Hopefully you have heard about “Giving Tuesday.” It is the day after Cyber Monday, which follows Black Friday, the day after Thanksgiving.
I try to avoid setting foot in any retail establishment on Black Friday; however, many people look forward to the excitement of bargain hunting as the holiday shopping season begins.
“Giving Tuesday” is a day promoted by a growing number of nonprofits as the time after the flurry of shopping to remember our blessings and support nonprofits that we care about. There is a particular emphasis on online gifts and promotion through social media.
So, it really is time think about year-end tax planning and charitable giving. There is a relatively new charitable giving tool that some retirees can utilize to maximize their support of their favorite charities.
If you are 70 1/2 or older and have required minimum distributions (RMD’s) that you must take from your IRA, making a Qualified Charitable Distribution (QCD) from your IRA to your favorite charity is a tax-wise way to make a gift. A distribution of up to $100,000 may be made and the amount will count toward your RMD but will not be recognized as income on your tax return.
The distribution must come directly from your IRA custodian to the charity and your IRA custodian should have a form for this type of distribution readily available.
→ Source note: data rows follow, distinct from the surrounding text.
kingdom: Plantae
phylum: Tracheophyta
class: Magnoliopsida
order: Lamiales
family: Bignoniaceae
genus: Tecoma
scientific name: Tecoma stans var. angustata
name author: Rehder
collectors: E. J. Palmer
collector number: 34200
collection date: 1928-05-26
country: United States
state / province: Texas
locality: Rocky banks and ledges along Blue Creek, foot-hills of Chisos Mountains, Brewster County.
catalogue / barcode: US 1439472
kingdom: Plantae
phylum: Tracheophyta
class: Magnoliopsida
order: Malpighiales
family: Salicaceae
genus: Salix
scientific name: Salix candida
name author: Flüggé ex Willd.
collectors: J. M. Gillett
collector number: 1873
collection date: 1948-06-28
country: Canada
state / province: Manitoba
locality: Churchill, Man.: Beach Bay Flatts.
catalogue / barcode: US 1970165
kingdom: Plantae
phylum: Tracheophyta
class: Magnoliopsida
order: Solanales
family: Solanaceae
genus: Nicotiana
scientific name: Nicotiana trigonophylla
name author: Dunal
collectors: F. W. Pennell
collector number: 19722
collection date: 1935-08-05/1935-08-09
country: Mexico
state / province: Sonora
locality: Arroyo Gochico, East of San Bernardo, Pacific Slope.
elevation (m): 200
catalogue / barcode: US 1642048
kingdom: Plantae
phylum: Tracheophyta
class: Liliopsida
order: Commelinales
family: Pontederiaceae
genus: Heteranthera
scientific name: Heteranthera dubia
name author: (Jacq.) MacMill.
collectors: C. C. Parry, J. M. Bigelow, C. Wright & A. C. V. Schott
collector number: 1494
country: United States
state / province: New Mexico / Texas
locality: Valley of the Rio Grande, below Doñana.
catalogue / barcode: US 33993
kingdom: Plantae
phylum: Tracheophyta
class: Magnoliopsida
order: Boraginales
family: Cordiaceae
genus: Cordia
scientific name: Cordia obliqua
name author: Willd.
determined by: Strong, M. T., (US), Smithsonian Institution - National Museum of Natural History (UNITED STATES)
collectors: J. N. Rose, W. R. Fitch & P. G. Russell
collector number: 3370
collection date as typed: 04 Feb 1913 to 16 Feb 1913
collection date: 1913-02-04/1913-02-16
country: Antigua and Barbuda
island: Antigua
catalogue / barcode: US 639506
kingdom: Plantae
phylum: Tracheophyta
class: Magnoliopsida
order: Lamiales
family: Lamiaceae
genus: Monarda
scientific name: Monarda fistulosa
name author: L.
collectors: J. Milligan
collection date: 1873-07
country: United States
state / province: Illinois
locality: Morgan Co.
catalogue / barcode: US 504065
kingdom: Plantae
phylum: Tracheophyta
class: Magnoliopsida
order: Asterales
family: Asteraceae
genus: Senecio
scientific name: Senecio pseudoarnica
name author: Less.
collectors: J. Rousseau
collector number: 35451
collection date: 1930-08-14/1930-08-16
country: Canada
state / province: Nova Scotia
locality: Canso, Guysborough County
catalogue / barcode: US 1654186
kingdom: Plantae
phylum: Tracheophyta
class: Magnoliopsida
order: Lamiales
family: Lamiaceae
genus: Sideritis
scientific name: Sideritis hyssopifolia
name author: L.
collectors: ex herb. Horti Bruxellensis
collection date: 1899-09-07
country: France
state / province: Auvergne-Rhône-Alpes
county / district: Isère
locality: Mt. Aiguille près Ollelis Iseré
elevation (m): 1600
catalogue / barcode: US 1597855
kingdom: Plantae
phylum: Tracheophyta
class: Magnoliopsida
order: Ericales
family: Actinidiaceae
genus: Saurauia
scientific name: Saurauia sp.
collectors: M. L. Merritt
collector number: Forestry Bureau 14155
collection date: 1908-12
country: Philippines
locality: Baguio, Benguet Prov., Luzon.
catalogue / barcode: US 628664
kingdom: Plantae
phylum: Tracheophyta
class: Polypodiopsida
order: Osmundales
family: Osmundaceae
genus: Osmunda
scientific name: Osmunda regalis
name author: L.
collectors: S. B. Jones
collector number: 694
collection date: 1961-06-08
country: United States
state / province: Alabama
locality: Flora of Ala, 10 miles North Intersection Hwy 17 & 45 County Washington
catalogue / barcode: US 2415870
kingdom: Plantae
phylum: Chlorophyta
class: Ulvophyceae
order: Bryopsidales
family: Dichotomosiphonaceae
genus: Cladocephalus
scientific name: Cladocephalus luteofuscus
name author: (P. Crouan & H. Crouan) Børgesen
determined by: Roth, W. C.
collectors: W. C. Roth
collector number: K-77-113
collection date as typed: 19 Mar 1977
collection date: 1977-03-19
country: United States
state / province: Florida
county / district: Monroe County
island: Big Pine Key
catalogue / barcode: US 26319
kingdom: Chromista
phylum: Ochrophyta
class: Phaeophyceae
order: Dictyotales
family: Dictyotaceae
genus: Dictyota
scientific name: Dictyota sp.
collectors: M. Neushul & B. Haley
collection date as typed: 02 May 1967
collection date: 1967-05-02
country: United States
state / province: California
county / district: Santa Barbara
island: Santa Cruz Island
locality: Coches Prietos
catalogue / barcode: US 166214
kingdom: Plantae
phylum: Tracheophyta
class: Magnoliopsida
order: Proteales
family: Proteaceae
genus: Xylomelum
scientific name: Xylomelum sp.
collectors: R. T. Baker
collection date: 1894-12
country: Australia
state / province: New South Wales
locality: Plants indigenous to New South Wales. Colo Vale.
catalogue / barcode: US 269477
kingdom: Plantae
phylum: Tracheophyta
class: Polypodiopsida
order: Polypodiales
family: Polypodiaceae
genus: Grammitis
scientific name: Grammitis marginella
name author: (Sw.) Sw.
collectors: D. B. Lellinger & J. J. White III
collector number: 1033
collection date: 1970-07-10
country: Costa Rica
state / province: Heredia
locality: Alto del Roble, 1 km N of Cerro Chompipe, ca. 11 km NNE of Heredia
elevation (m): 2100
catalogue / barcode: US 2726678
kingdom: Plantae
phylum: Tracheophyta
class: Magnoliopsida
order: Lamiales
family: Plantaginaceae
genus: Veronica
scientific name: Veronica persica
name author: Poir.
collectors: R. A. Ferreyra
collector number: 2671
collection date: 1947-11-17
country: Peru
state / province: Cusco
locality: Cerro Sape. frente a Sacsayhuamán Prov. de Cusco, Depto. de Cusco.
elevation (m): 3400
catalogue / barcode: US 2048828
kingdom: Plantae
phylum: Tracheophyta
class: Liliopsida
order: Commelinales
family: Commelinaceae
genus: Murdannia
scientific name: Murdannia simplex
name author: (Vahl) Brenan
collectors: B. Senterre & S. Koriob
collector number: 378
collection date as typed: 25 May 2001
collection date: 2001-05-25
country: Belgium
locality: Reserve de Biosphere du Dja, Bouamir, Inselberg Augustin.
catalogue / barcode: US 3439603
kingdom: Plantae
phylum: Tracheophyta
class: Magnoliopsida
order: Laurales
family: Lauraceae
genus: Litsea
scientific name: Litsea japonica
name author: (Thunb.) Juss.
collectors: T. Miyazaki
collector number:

We have a number of people who add to their scholarship or designated funds at the Community Foundation using this tool. Unfortunately, under current law, Donor Advised Funds do not qualify for a QCD.
Everyone should review charitable giving to date, how this compares to last year, and estimate the 2016 income and what tax bracket that puts you in.
Sometimes, additional charitable contributions will keep you from moving into that next tax bracket. We have many people who have a Donor Advised Fund at the Community Foundation who make a year-end gift to their charitable-giving account based on this type of year-end tax planning. Then they can immediately or at a later date make grants out of their fund to their favorite charities.
Also remember that some charities have Missouri State Tax Credit provisions. For example, Community Services League qualifies for the Food Pantry Tax Credit, where you can receive tax credits of 50 percent of your donation. A credit is much better than a deduction because you basically subtract the credit from your Missouri State Tax obligation.
Hope House qualifies for the Missouri Domestic Violence Tax Credit, which is a similar program. So be aware of these and similar tax credit programs that can help you minimize your tax liability and maximize the support you can provide to charities.
Get a head start on the holiday season and give some thought now to your plans for charitable giving in the last two months of 2016. Before we know it will be 2017. Where did 2016 go?
Phil Hanson is president and CEO of the Truman Heartland Community Foundation, which serves the Lee’s Summit area.